▶ Description of the task
Each record has to be repeated exactly as given.

▶ Dataset records
============
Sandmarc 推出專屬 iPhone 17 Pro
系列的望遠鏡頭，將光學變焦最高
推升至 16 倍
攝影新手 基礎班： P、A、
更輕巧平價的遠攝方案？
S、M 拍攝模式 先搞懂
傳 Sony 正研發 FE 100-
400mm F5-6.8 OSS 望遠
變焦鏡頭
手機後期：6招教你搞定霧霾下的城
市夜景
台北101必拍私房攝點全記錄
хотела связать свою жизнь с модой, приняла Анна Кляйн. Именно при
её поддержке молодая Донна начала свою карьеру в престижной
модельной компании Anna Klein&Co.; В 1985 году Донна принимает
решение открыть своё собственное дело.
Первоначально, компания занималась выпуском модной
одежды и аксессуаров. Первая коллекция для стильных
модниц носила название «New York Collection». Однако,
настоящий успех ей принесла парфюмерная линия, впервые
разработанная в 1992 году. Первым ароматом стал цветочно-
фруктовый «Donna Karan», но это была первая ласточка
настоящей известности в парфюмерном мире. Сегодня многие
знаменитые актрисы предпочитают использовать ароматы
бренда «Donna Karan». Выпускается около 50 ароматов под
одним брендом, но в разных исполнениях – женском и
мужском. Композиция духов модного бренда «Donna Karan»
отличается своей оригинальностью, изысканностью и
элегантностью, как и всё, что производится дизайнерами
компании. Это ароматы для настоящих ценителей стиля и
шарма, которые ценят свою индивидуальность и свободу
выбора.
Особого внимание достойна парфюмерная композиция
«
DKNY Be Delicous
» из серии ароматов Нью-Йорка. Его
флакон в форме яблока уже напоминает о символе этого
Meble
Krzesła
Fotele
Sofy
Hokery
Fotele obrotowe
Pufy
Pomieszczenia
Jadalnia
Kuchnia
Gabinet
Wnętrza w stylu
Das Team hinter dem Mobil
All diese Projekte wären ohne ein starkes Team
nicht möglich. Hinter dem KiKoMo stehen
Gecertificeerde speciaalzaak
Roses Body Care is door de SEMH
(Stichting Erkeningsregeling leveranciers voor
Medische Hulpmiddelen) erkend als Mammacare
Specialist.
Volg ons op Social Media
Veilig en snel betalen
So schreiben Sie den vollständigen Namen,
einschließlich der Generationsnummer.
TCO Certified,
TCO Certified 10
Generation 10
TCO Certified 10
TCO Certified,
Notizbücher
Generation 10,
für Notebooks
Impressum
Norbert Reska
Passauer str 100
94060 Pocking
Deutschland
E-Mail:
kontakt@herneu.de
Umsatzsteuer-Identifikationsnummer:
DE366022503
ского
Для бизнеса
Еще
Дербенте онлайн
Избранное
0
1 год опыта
============
▶ Written reply
Sandmarc 推出專屬 iPhone 17 Pro
系列的望遠鏡頭，將光學變焦最高
推升至 16 倍
攝影新手 基礎班： P、A、
更輕巧平價的遠攝方案？
S、M 拍攝模式 先搞懂
傳 Sony 正研發 FE 100-
400mm F5-6.8 OSS 望遠
變焦鏡頭
手機後期：6招教你搞定霧霾下的城
市夜景
台北101必拍私房攝點全記錄
хотела связать свою жизнь с модой, приняла Анна Кляйн. Именно при
её поддержке молодая Донна начала свою карьеру в престижной
модельной компании Anna Klein&Co.; В 1985 году Донна принимает
решение открыть своё собственное дело.
Первоначально, компания занималась выпуском модной
одежды и аксессуаров. Первая коллекция для стильных
модниц носила название «New York Collection». Однако,
настоящий успех ей принесла парфюмерная линия, впервые
разработанная в 1992 году. Первым ароматом стал цветочно-
фруктовый «Donna Karan», но это была первая ласточка
настоящей известности в парфюмерном мире. Сегодня многие
знаменитые актрисы предпочитают использовать ароматы
бренда «Donna Karan». Выпускается около 50 ароматов под
одним брендом, но в разных исполнениях – женском и
мужском. Композиция духов модного бренда «Donna Karan»
отличается своей оригинальностью, изысканностью и
элегантностью, как и всё, что производится дизайнерами
компании. Это ароматы для настоящих ценителей стиля и
шарма, которые ценят свою индивидуальность и свободу
выбора.
Особого внимание достойна парфюмерная композиция
«
DKNY Be Delicous
» из серии ароматов Нью-Йорка. Его
флакон в форме яблока уже напоминает о символе этого
Meble
Krzesła
Fotele
Sofy
Hokery
Fotele obrotowe
Pufy
Pomieszczenia
Jadalnia
Kuchnia
Gabinet
Wnętrza w stylu
Das Team hinter dem Mobil
All diese Projekte wären ohne ein starkes Team
nicht möglich. Hinter dem KiKoMo stehen
Gecertificeerde speciaalzaak
Roses Body Care is door de SEMH
(Stichting Erkeningsregeling leveranciers voor
Medische Hulpmiddelen) erkend als Mammacare
Specialist.
Volg ons op Social Media
Veilig en snel betalen
So schreiben Sie den vollständigen Namen,
einschließlich der Generationsnummer.
TCO Certified,
TCO Certified 10
Generation 10
TCO Certified 10
TCO Certified,
Notizbücher
Generation 10,
für Notebooks
Impressum
Norbert Reska
Passauer str 100
94060 Pocking
Deutschland
E-Mail:
kontakt@herneu.de
Umsatzsteuer-Identifikationsnummer:
DE366022503
ского
Для бизнеса
Еще
Дербенте онлайн
Избранное
0
1 год опыта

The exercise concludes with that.